Has that fear and concern leveled off since?

I don’t know if it will ever be the way it was before. Things were still settling down in June 2019 when the Trump administration said it was going to crack down in 10 major cities, including Chicago. Right away I got phone calls. That brought anxiety up again. So anytime you hear, for example, that maybe DACA is going to go away, people are on pins and needles.

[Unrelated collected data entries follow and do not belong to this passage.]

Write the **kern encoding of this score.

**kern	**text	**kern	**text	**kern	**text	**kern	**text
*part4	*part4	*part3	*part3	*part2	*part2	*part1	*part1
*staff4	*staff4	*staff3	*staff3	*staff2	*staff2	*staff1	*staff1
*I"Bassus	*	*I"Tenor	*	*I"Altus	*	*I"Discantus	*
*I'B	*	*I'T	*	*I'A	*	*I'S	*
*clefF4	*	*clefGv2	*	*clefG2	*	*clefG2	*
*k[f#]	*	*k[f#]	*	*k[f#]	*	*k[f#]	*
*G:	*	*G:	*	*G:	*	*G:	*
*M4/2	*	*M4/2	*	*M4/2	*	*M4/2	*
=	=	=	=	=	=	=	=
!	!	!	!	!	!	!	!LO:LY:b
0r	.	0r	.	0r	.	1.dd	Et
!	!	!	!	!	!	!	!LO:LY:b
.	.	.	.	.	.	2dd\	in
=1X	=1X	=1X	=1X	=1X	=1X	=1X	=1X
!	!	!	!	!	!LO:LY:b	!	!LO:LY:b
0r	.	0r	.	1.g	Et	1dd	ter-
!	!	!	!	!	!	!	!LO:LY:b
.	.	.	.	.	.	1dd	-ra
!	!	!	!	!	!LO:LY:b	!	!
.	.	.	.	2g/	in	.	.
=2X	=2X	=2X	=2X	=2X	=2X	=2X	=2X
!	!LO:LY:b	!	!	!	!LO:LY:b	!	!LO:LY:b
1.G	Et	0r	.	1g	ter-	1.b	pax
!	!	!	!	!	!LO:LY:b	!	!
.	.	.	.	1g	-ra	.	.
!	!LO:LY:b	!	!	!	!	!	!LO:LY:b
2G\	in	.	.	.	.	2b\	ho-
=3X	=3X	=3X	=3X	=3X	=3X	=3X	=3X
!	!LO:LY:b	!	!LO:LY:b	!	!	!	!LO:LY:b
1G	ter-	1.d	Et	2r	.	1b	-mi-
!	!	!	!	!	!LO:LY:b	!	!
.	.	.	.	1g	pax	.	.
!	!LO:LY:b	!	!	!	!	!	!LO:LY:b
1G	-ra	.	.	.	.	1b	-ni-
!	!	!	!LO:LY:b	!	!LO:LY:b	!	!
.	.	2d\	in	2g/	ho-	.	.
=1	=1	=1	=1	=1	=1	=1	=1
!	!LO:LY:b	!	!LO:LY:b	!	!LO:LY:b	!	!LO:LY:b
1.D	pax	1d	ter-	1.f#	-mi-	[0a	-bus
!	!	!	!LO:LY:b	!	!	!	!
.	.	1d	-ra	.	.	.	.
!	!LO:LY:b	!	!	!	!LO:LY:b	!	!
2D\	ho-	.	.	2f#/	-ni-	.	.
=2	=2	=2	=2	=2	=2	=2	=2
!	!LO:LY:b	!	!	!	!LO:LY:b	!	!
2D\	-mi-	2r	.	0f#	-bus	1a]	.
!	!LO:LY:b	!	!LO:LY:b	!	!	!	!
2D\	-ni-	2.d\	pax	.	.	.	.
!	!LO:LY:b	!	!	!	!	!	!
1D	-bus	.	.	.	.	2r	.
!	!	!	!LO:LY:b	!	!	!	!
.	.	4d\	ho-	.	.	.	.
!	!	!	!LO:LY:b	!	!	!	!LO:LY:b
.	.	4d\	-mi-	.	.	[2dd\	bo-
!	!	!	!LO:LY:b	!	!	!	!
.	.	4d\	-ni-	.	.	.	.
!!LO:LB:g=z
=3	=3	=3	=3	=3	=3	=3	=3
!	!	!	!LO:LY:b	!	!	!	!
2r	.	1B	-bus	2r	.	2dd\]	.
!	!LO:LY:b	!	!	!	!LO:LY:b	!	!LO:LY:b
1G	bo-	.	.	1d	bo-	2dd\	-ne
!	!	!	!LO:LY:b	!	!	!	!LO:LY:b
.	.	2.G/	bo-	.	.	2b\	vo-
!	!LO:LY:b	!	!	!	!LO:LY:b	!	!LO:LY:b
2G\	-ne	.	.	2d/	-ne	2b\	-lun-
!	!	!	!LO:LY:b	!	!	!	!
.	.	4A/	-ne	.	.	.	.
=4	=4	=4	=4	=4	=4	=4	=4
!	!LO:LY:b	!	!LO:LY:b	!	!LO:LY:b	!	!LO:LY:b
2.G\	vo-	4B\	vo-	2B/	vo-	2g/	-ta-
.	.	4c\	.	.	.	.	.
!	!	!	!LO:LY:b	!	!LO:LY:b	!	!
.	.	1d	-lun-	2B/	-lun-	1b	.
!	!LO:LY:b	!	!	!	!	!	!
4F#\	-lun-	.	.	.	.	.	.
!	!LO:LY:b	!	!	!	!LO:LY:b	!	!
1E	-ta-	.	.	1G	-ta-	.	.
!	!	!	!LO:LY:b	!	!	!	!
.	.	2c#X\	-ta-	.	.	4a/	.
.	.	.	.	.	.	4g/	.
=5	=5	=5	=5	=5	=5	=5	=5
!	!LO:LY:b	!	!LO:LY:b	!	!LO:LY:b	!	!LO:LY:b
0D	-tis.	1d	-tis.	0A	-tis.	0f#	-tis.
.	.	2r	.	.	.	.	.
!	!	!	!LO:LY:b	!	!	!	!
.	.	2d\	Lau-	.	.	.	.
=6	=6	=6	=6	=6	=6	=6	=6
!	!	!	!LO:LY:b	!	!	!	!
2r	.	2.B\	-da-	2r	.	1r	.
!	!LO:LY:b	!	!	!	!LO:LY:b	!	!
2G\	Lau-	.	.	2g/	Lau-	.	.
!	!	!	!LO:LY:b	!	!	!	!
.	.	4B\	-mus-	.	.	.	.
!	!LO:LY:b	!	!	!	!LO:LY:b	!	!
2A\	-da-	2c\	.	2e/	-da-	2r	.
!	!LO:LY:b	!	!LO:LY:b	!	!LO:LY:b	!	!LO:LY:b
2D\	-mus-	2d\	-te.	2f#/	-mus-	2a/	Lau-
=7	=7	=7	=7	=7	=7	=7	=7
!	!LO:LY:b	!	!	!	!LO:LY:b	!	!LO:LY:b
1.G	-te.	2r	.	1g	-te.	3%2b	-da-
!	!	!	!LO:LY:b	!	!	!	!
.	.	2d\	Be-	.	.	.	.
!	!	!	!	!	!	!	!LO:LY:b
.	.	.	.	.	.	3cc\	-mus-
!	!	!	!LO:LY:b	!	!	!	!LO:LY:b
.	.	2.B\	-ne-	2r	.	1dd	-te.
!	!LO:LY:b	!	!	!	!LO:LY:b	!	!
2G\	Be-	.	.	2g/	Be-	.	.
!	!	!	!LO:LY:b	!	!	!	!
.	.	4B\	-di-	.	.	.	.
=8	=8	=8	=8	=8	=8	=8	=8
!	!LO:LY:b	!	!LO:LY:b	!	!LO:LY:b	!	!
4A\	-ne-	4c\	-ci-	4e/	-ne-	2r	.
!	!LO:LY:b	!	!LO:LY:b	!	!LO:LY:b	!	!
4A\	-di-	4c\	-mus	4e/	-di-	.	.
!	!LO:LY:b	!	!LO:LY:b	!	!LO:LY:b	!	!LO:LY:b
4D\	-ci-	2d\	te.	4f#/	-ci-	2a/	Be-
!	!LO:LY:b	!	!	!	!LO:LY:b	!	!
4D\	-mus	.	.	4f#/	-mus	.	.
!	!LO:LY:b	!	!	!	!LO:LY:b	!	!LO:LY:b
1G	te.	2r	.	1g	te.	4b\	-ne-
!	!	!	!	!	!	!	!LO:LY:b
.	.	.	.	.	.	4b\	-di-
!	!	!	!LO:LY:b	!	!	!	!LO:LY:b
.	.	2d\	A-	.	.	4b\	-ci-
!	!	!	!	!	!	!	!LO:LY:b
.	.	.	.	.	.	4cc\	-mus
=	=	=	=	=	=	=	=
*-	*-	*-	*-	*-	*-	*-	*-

Yeah, it’s not good.

But it is unique to have an immigration specialist like myself, a county social worker, trying to do triage and to understand better what is happening, and at the same time being the voice of the people that are really living in the shadows.

The support I have from the county and the community in general makes me want to do more. [With a county-budgeted fund], I can pay maybe half a month of rent for a family, a DACA renewal, pay for [electricity] or food. Sometimes an immigration application requires a medical exam which can cost $300, and I can help people pay to get their U.S. passports.

Do you feel Madison is friendly to immigrants?

I think so. There’s always room to get better. I think there are people who had racist sentiments who now feel free to express them. It’s tiring for us [in the immigrant community] to talk about why this is happening. We don’t want to speak up but we have to or someone else is going to get hurt by it. But to your question about Madison, I feel that because of what I’ve been able to accomplish in my life, I have access to government, which is not easy in third-world countries. I really love Madison. This is a city that welcomed me.

Joel Patenaude is associate editor of Madison Magazine.